## What this task involves
Set down the data below without change, skipping the pictures it holds.

## The data
==*==

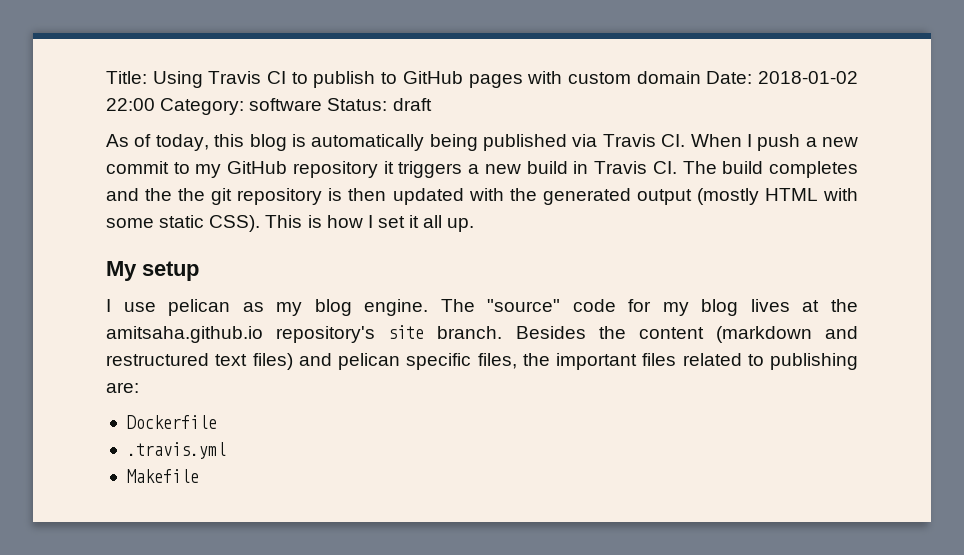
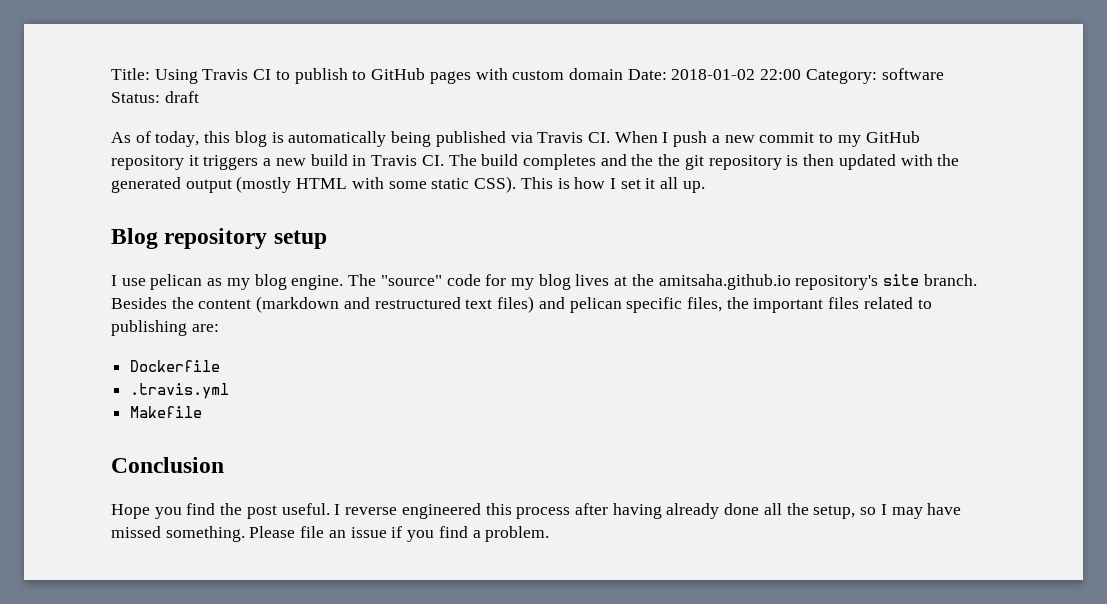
[106,261,137,281] My -> [111,228,268,249] Blog repository
(199, 476) none -> [111,457,224,473] [111,503,962,519] [111,526,550,542] // Conclusion // Hope you find the post useful. I reverse engineered this process after having already done all the setup, so I may have missed something. Please file an issue if you find a problem.

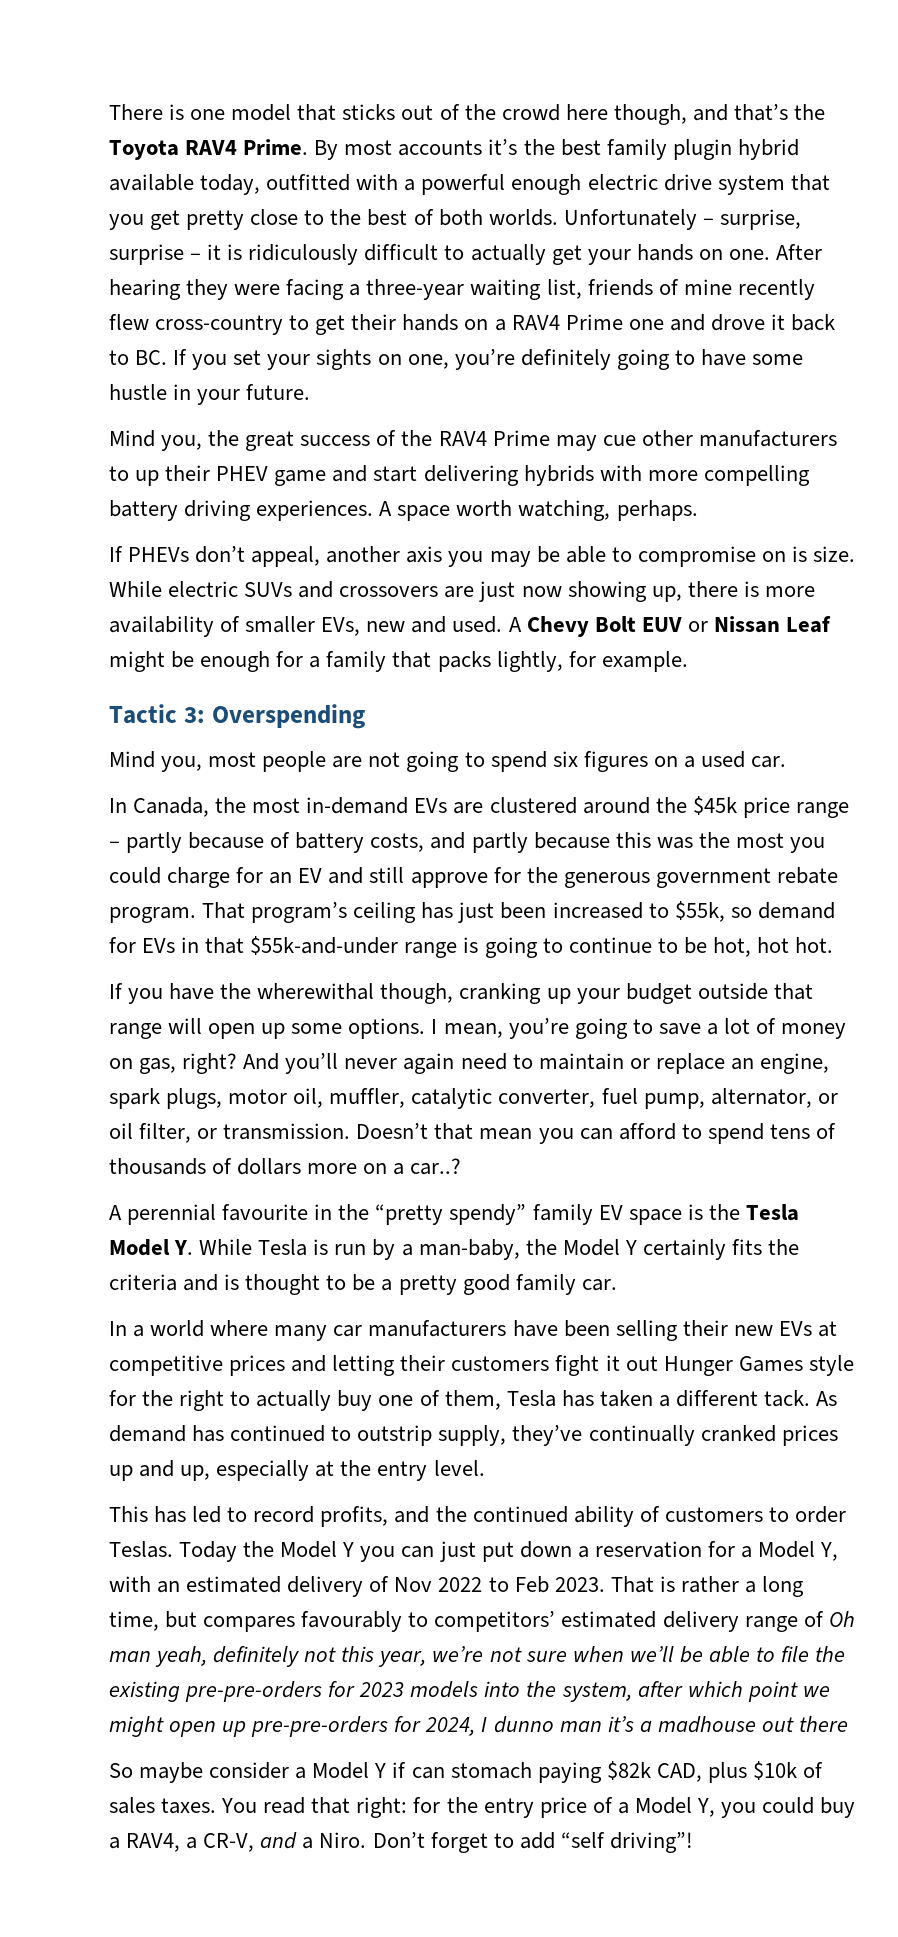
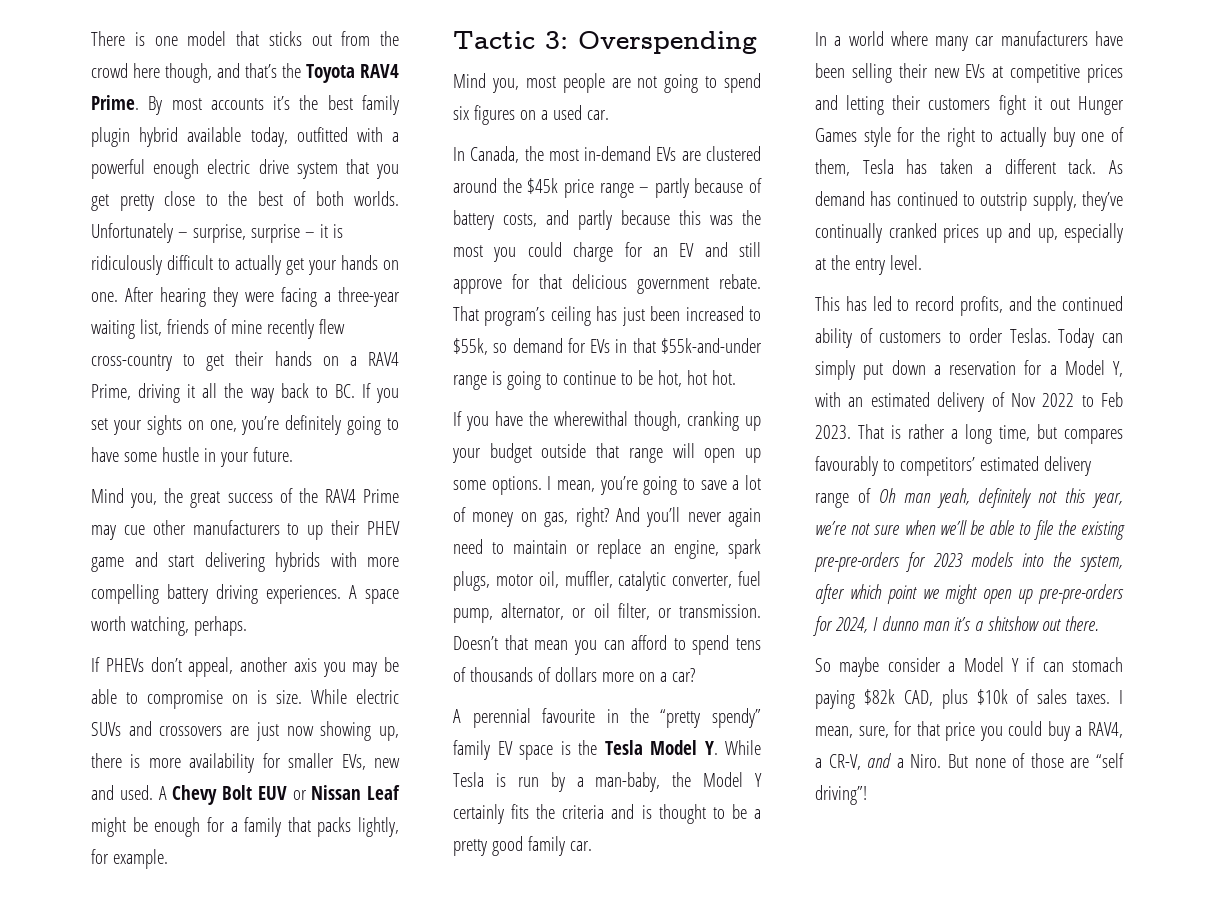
[439,104,460,120] of -> [341,31,371,46] from
[565,314,785,331] Prime one and drove it -> [91,383,274,403] Prime, driving it all the way
[220,616,241,632] of -> [262,753,281,768] for
[526,867,838,888] [109,907,196,923] the generous government rebate program. -> [539,274,761,294] that delicious government rebate.
[410,1158,462,1175] car..? -> [671,668,695,682] car?
[243,1541,476,1562] the Model Y you can just -> [1102,333,1123,343] [815,360,855,380] can simply
[657,1716,848,1733] madhouse out there -> [987,616,1099,631] shitshow out there.
[221,1797,715,1818] You read that right: for the entry price of a Model Y, -> [1119,690,1123,704] [815,721,976,741] I mean, sure, for that price
[372,1832,555,1853] Don’t forget to add -> [947,753,1090,768] But none of those are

==*==

## Your solution
[106,261,137,281] My -> [111,228,268,249] Blog repository
(199, 476) none -> [111,457,224,473] [111,503,962,519] [111,526,550,542] // Conclusion // Hope you find the post useful. I reverse engineered this process after having already done all the setup, so I may have missed something. Please file an issue if you find a problem.

[439,104,460,120] of -> [341,31,371,46] from
[565,314,785,331] Prime one and drove it -> [91,383,274,403] Prime, driving it all the way
[220,616,241,632] of -> [262,753,281,768] for
[526,867,838,888] [109,907,196,923] the generous government rebate program. -> [539,274,761,294] that delicious government rebate.
[410,1158,462,1175] car..? -> [671,668,695,682] car?
[243,1541,476,1562] the Model Y you can just -> [1102,333,1123,343] [815,360,855,380] can simply
[657,1716,848,1733] madhouse out there -> [987,616,1099,631] shitshow out there.
[221,1797,715,1818] You read that right: for the entry price of a Model Y, -> [1119,690,1123,704] [815,721,976,741] I mean, sure, for that price
[372,1832,555,1853] Don’t forget to add -> [947,753,1090,768] But none of those are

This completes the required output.